(Before and after images)

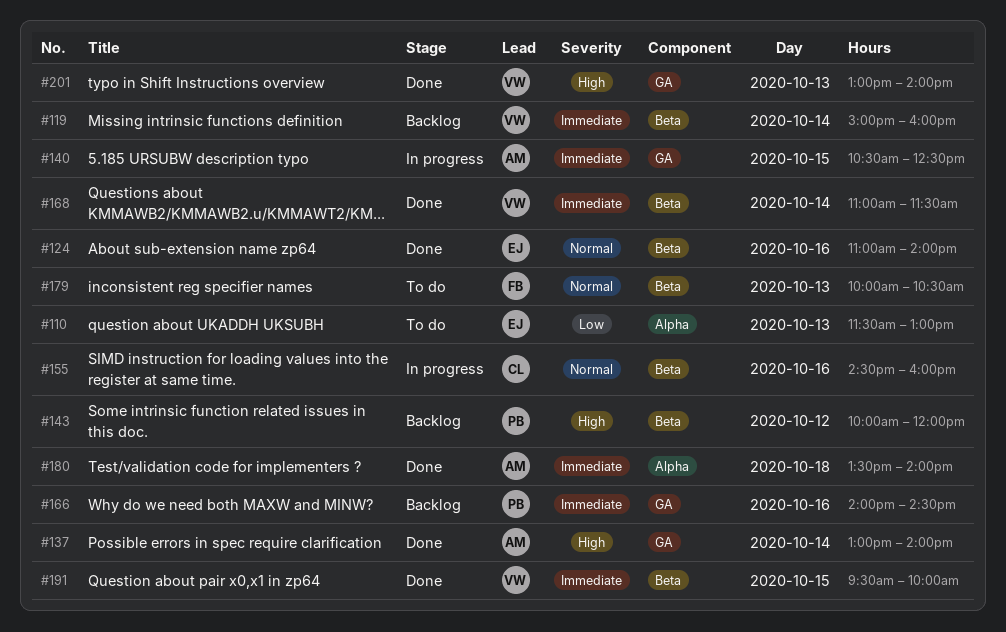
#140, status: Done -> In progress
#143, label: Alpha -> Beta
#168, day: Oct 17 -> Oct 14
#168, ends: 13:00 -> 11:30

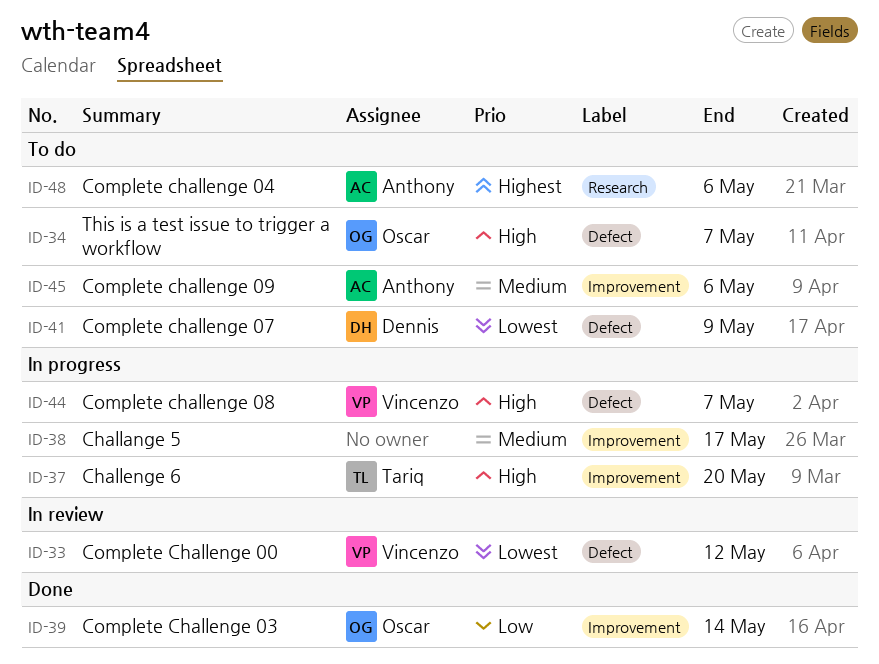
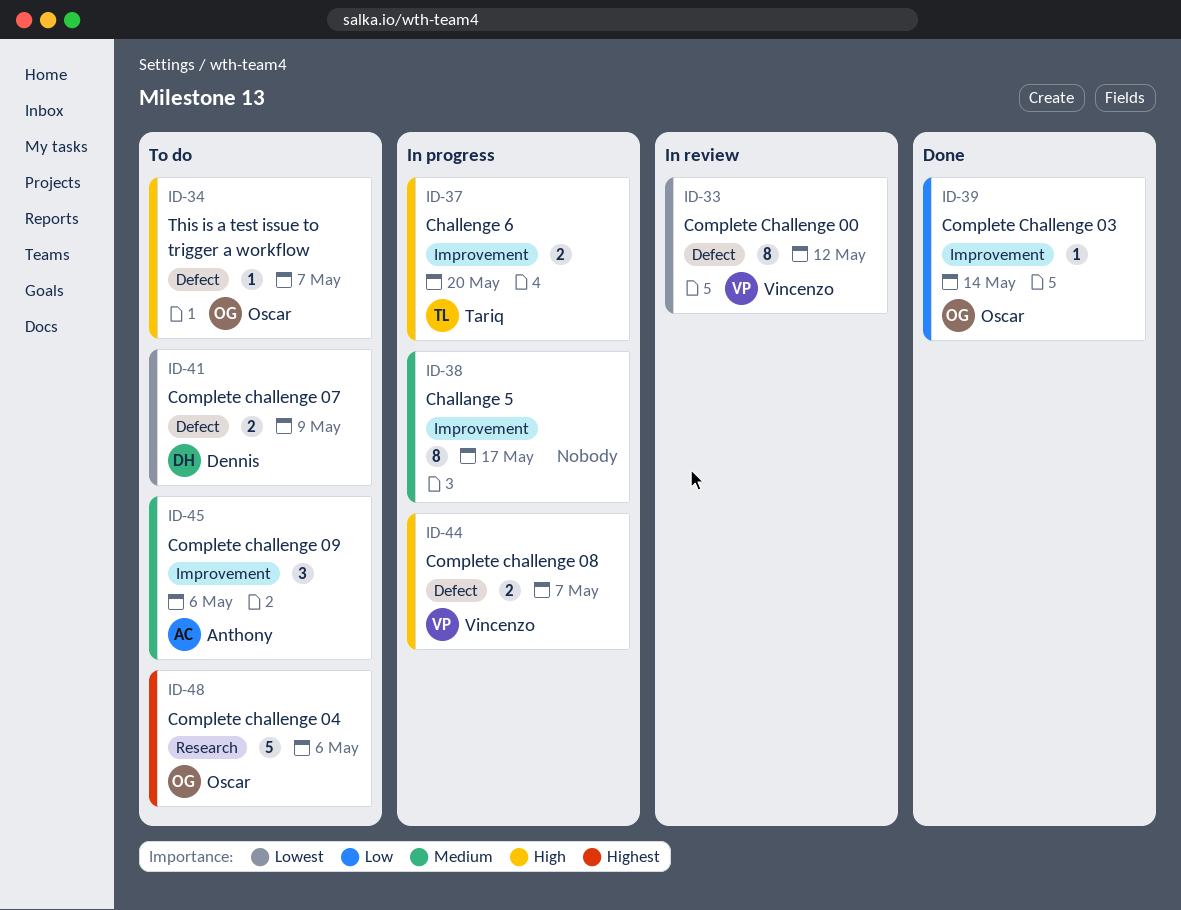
ID-48, owner: Anthony -> Oscar

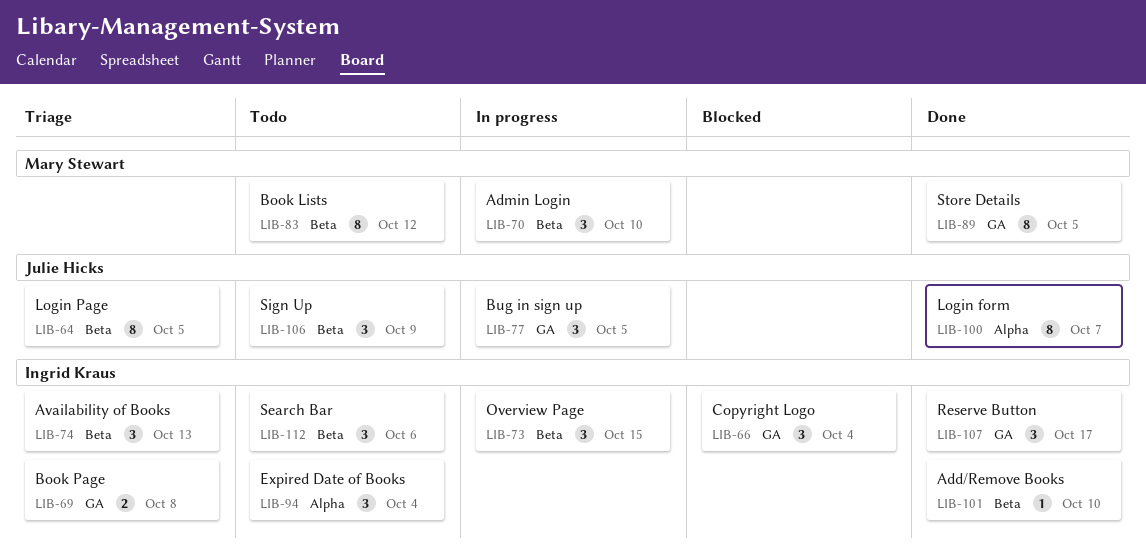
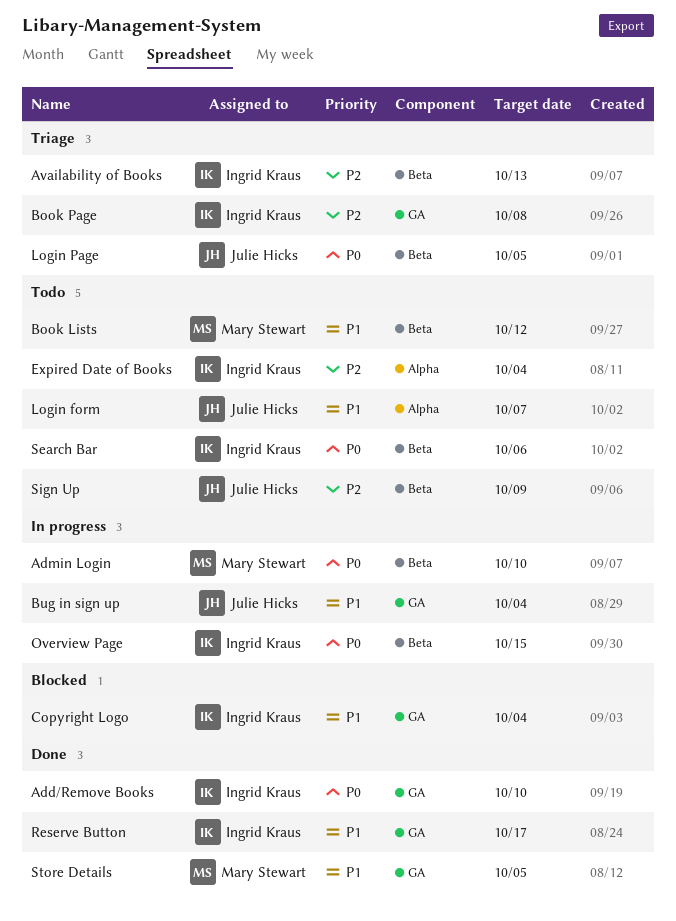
Add/Remove Books, label: Beta -> GA
Bug in sign up, due: Oct 5 -> Oct 4
Login form, status: Done -> Todo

# Directive
An exact copy is needed of the lines running from the one with "#143, label: Alpha -> Beta" through the end of the data above, and of those lines only, without pictures.

# Task solution
#143, label: Alpha -> Beta
#168, day: Oct 17 -> Oct 14
#168, ends: 13:00 -> 11:30

ID-48, owner: Anthony -> Oscar

Add/Remove Books, label: Beta -> GA
Bug in sign up, due: Oct 5 -> Oct 4
Login form, status: Done -> Todo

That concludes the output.